12/28/20

The modified Okun's law for Canada. Model validation

 In our previous post, we revisited and validated our version of Okun’s law for the USA with new GDP and unemployment data for the years between 2010 and 2019. The revised model accurately describes the new data and three quarters of 2020, i.e. the original model is validated. In order to reach the best fit between the measured and predicted unemployment rates, we introduced a structural break in 2010 as related to the change in real GDP definition. 

In this post, we apply the same approach to Canada and start with the CPI and GDP deflator difference, which is used to reveal definitional breaks in the dGDP estimates. Obviously, such breaks in the dGDP creates breaks in the real GDP per capita estimates, and thus, in the statistical estimates associated with our model. One needs to find such breaks and allow the model to compensate for corresponding disturbances. At this stage, we ignore well-known steps in the unemployment rate estimates (see, TP-66 – CPS Design and Technology) related to the change in the population controls after the decennial censuses, e.g. the 2010 census. Such steps could be accurately compensated by dummy variables. More efforts are needed to investigate this problem and find the years when such steps were introduced in the labor force statistics.

 In the upper panel of Figure 1, we present the evolution of the cumulative inflation (the sum of annual inflation estimates) as defined by the CPI and dGDP between 1962 (we use the OECD data for the unemployment rate since 1961) and 2018. Both variables are normalized to their respective values in 1961. From the very beginning, the dGDP curve is above the CPI one and this configuration we interpret as economic underperformance. Another indicator of underperformance is the average annual increment of the real GDP per capita (from the Maddison Project Database) of $533 (2011 prices) compared to $643 in the USA – the biggest trade partner. In the middle panel, the inflation rates are shown for both variables. In the lower panel, we present the fit between the CPI and the dGDP cumulative inflation curves after correction of the latter in 1962 (coefficient 0.8), 1977 (0.8*1.4=1.12) and 2003(0.8*1.4*0.77=0.86).
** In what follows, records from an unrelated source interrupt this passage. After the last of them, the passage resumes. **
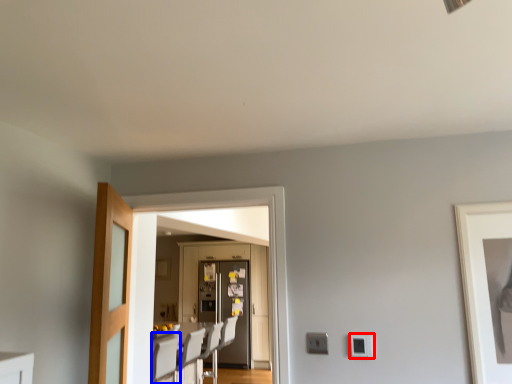
Question: Among these objects, which one is farthest to the camera, light switch (highlighted by a red box) or chair (highlighted by a blue box)?

Choices:
 (A) light switch
 (B) chair

Answer: (B)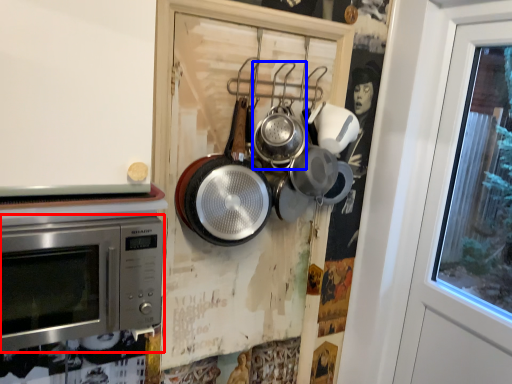
Question: Which object is closer to the camera taking this photo, microwave oven (highlighted by a red box) or frying pan (highlighted by a blue box)?

Choices:
 (A) microwave oven
 (B) frying pan

Answer: (A)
There was a period between 1977 and 2003 when the CPI grew faster than the dGDP.

  

Figure 1. Upper panel: The evolution of the cumulative inflation (the sum of annual inflation estimates) as defined by the CPI and dGDP between 1961 and 2018. Both variables are normalized to their respective values in 1961.  Middle panel: The dGDP and CPI inflation estimates. Lower panel: The fit between the CPI and the dGDP cumulative inflation curves after correction of the latter in 1962, 1977 and, 2003 (see text).   

 

In our model, we are looking for breaks near the years and obtain the following intervals and coefficients: 

dup = -0.270dlnG + 1.130, 1977>t≥1970

dup = -0.281dlnG + 0.303,  2000≥t≥1978     

dup = -0.280dlnG + 0.505,  2009≥t≥2001              

dup = -0.350dlnG + 0.180,           t≥2010     (1)

 

where dup – one-year change in the (OECD) unemployment rate, G – real GDP per capita (2011 prices). The break years are slightly different from those estimated from the inflation curves in Figure 1. This is likely due to the higher sensitivity of the predicted unemployment rate to the coefficients in (1). The cumulative inflation curves in the upper panel of Figure 1 are both synchronously corrected in many revisions through their whole length. The estimates of the unemployment rate are obtained in the Current Population Surveys and represent independent estimates. The unemployment values are also corrected in the revisions to unemployment definition and when new population controls estimated after the decennial censuses. The original estimates cannot be changed but rather synchronously corrected. The rate of unemployment is an independent economic variable consisting of independent measurements. The predicted rate of unemployment depends on the integral value of the real GDP per capita. This makes the predicted value to be very sensitive to the GDPpc evolution. In other words, the current prediction, up, depends on the initial value, u(t0), and the whole path of the GDPpc between t0 and the current time. This is 49 years for Canada and 68 for the USA. The new readings of the unemployment rate and GDPpc (2011 to 2019) validate the model, which links the change in the rate of unemployment and the relative growth rate of the real GDP per capita in Canada.

 



Figure 2. Upper panel: The measured rate of unemployment in Canada between 1970 and 2019, and the rate predicted by model (1) with the real GDP per capita published by the MPD and the unemployment rate reported by the OECD. Middle panel: The model residual: stdev=0.62%. Lower panel: Linear regression of the measured and predicted time series. Rsq. = 0.87.